A Rare Case of Gastric Neuroendocrine Tumor in a Patient with History of Familial Adenomatous Polyposis - Is There an Association?

Abstract

Familial adenomatous polyposis (FAP), is one of the genetic colorectal cancer syndromes. It is an autosomal dominant inherited disease caused by a somatic mutation in the APC tumor suppressor gene on the chromosome 5q21 with an estimated prevalence of this syndrome between 1 per 5,000-7,000. Adenomatous polyps of the upper intestinal tract (gastric, duodenal, periampullary, and ileal adenomas) are also commonly found in familial adenomatous polyposis (FAP). Gastric neuroendocrine tumors (GNETs) are a rare disease with a reported incidence of 1 to 2 cases/1,000,000 persons per year, comprising 8.7% of gastrointestinal neuroendocrine tumors. Rarely have GNETs been associated with FAP. We present a rare case of gastric neuroendocrine tumor in a patient with FAP. A 56-year-old woman with a past medical history of hypertension, hyperlipidemia, type 2 diabetes, hypothyroidism and FAP with a history of colectomy performed in 1989. As part of her surveillance for extracolonic manifestations of FAP, an Upper endoscopy was performed.

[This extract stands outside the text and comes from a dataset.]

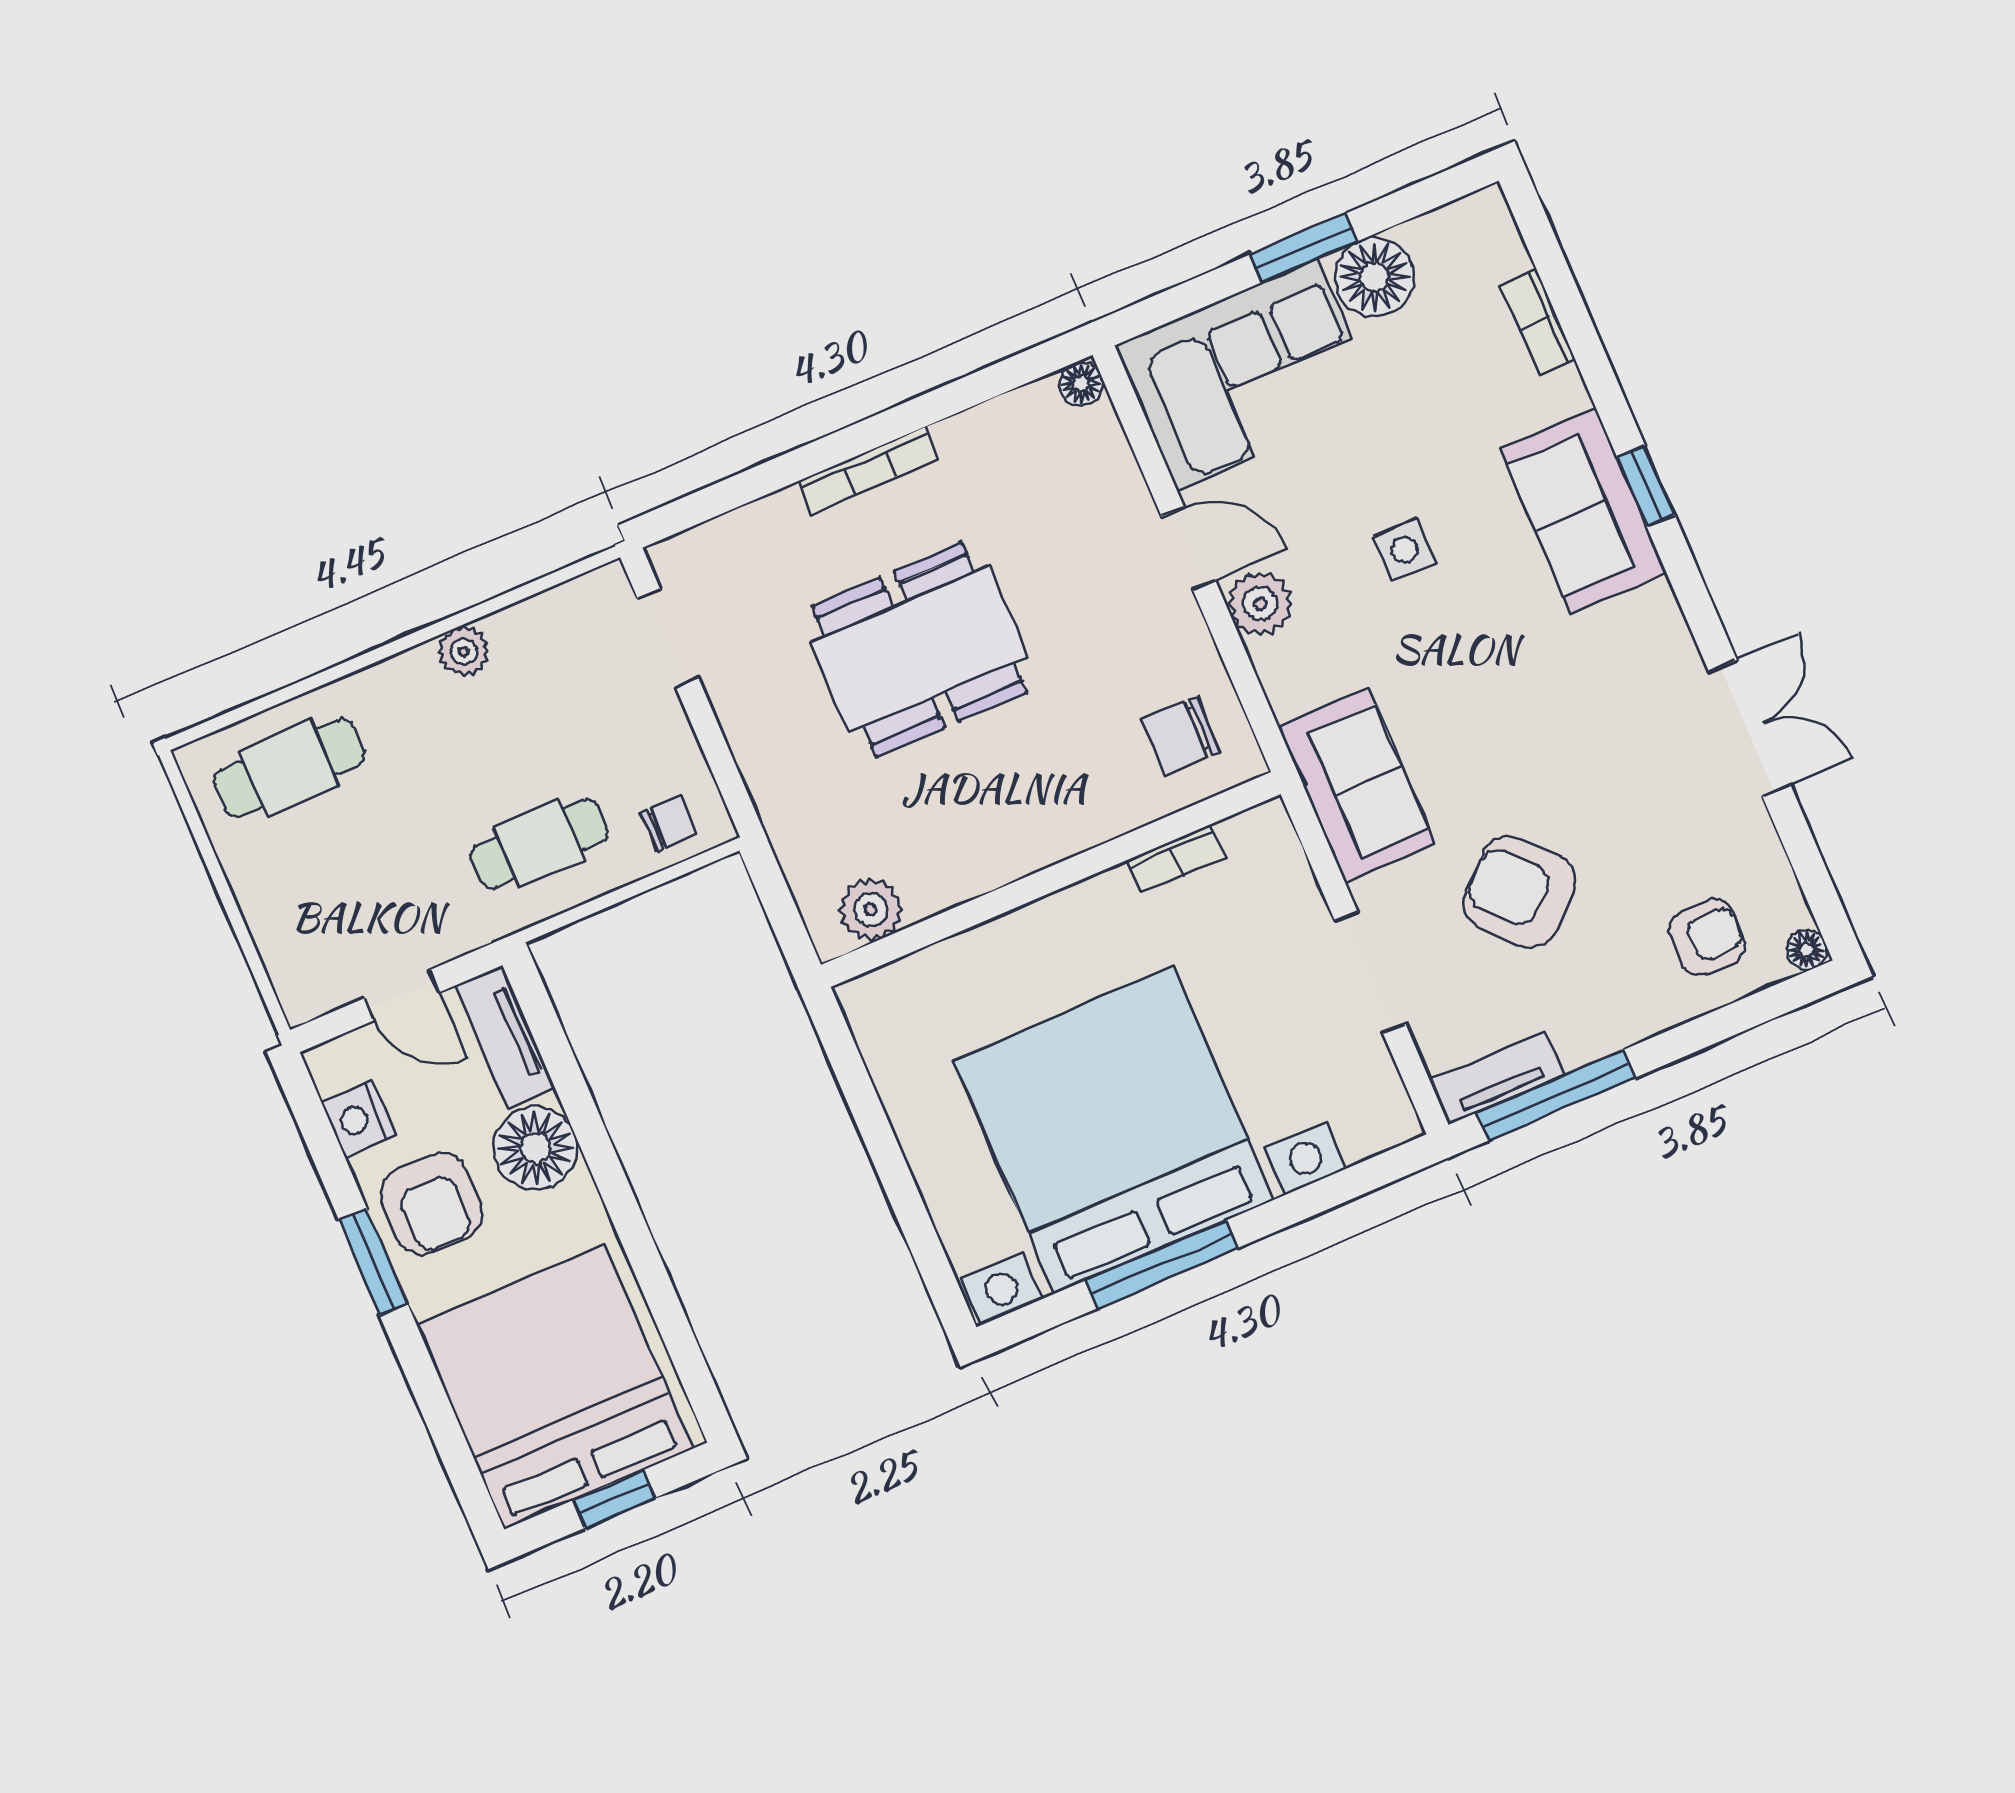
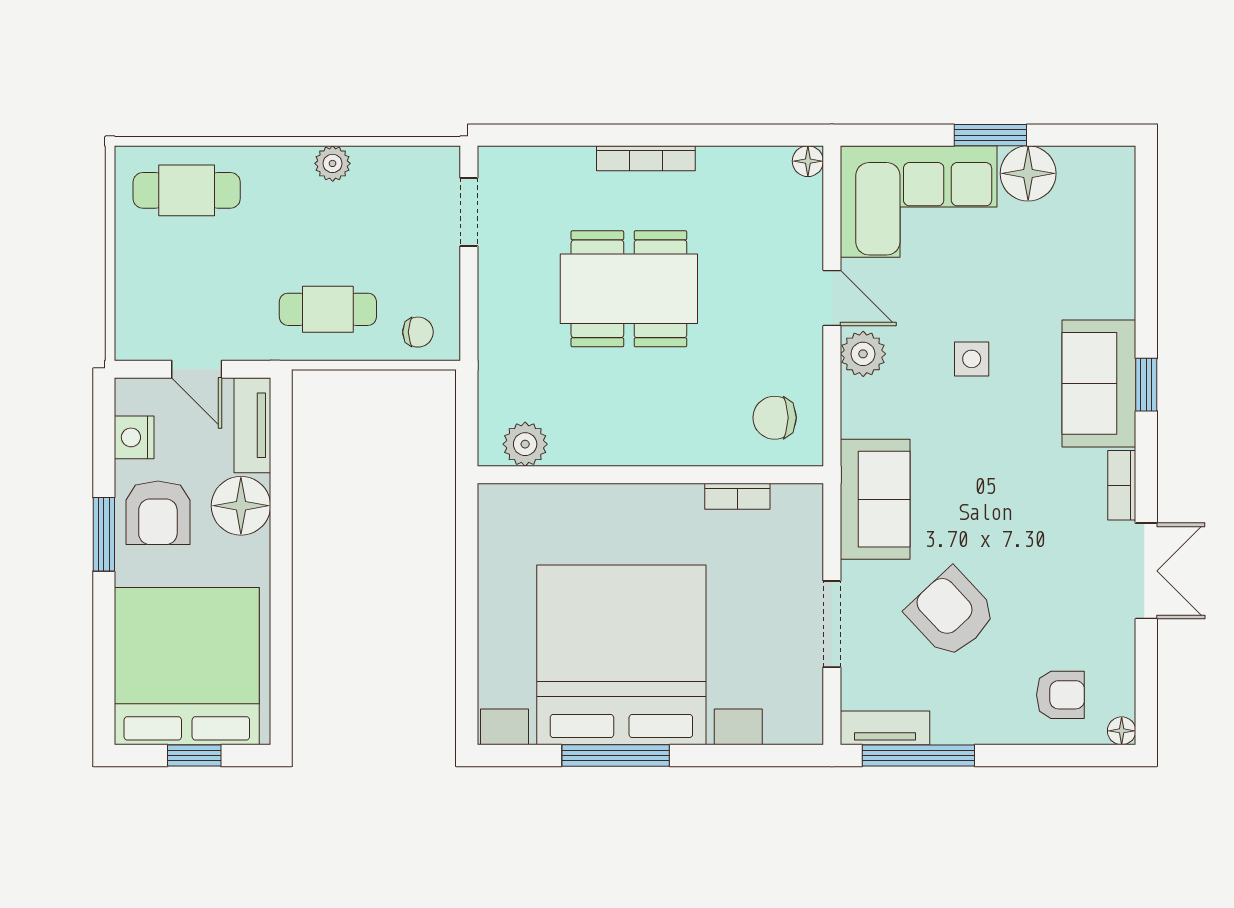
bookcase: (1538, 323) -> (1122, 485), moved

Upper endoscopy revealed few 2-3mm gastric body and antral polyps, and multiple 2-3 mm polyps in the duodenal bulb.(Figure 1) Duodenal biopsy showed tubular adenomas. Biopsy of the gastric polyps revealed tubular adenomas with low-grade dysplasia and a low-grade neuroendocrine neoplasm. The tumor cells were positive for pancytokeratin (AE1/AE3), synaptophysin and chromogranin staining and were negative for CD3, CD20, and CD138, consistent with a diagnosis of neuroendocrine tumor. (Figure 2).The patient is undergoing further workup including a magnetic resonance imaging of abdomen and pelvis, and an octreotide scan to stage her disease.2663_A Figure 1. Endoscopic view of gastric and duodenal polyps2663_B Figure 2. Synaptophysin Positive, 400x, confirming presence of carcinoid tumor cells.Gastrointestinal neuroendocrine tumors may be found in association with neurofibromatosis (periampullary carcinoids), Zollinger-Ellison, and multiple endocrine neoplasia syndromes and have rarely been reported in association with FAP. Patients with FAP have dysregulation of the Wnt/b-catenin signaling pathway. Recent findings of b-catenin mutations in neuroendocrine tumors suggest that Wnt/b-catenin alterations may be the common pathway for both tumors. The presence of these two rare entities in the same patient might suggest an association and further research is indicated to determine this association.